I have a USB device (USB to RS-232) that works on some computers without drivers but not on others. This is a problem because I don't have the drivers disk for it nor any info on who made it.
Are there any tools that will tell me what kind of device it is or whatever info windows (and other OS's) pulls in when it's trying to set it up?
A list of USB vendor and product IDs is available here.
These programs can give you some or all of the information you need in order to try to track down a source for drivers:
I've had good luck with Everest
http://www.softpedia.com/get/System/System-Info/Everest-Home-Edition.shtml
It will give you all kinds of info about devices that are present without drivers.
Its not a general solution, but a USB to RS-232 interface cable has a high probability of being built out of either a Silicon Labs CP210x chip, or a close relative of the FTDI FT232R chip.
You can get driver packages for both easily on-line, and the odds that one is right are pretty good.
Finding VID, PID, REV, CLASS, SUBCLASS, PROTOCOL etc.
In the general case, you should be able to extract the VID/PID and device class codes from the node in the device manager corresponding to the unknown device. VID and PID can be read from the Details tab, by selecting Hardware Ids, and the Class and Subclass by selecting Compatible Ids.
VID/PID/REV
The VID can usually be translated to an actual vendor name since vendors are supposed to buy VIDs and register with the USB-IF. The list linked by Dennis is kept reasonably up to date, and may be the quickest way to just look up a vendor name.

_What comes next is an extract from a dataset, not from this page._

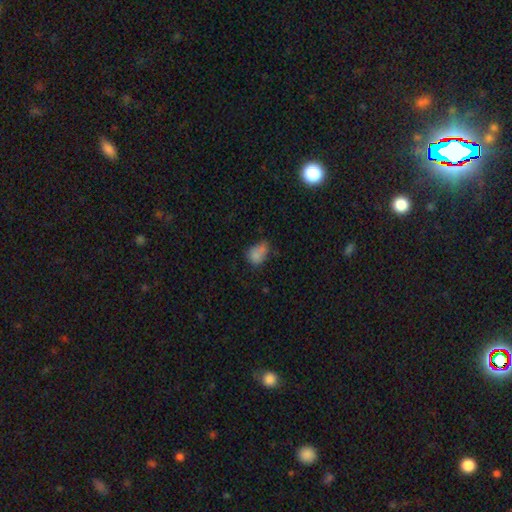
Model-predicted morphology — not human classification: smooth-or-featured: smooth: 77% | star or artifact: 12% | featured or disk: 11%
  how-rounded: in between: 71% | round: 28% | cigar-shaped: 2%
  merging: none: 37% | minor disturbance: 33% | major disturbance: 16% | merger: 13%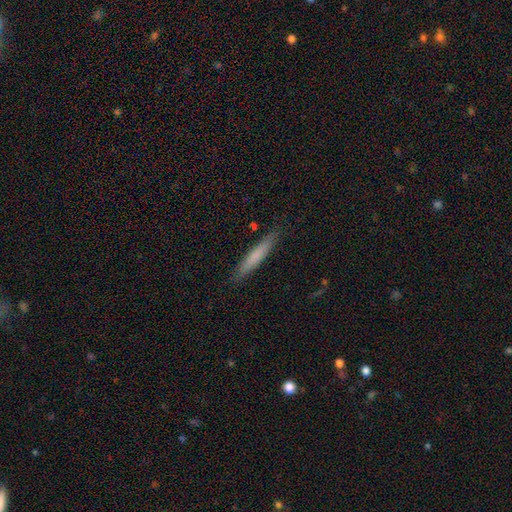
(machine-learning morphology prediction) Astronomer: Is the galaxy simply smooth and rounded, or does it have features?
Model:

Windows will match a driver as specifically as it can, so a vendor can bug-fix a product without using up one of their precious PID codes by modifying the revision code, and produce a driver that compensates for the bug in old devices by matching it to the triple of VID/PID/REV.
CLASS/SUB/PROTO
If the device implements one of the standard device classes, then the VID/PID don't matter nearly as much as the class codes. This is why nearly any USB thumb drive "just works"; they all promise to implement the Mass Storage Class, and Windows knows that means they act like a disk and should have a recognized partition table and file system.
There is a list of the class codes about 90% of the way down the list linked above. Don't be surprised to find a lot of devices that say CLASS 0xFF, which is the vendor-defined class.
Part of your problem is that there isn't a completely obvious standard class for an RS232 bridge device, and it doesn't look Windows has nominated a right answer with a stock driver either.
The classes in which you might put a USB to serial translator got standardized relatively late in the game, not all flavors of Windows have a stock driver for it, and not all of the devices claim to implement it.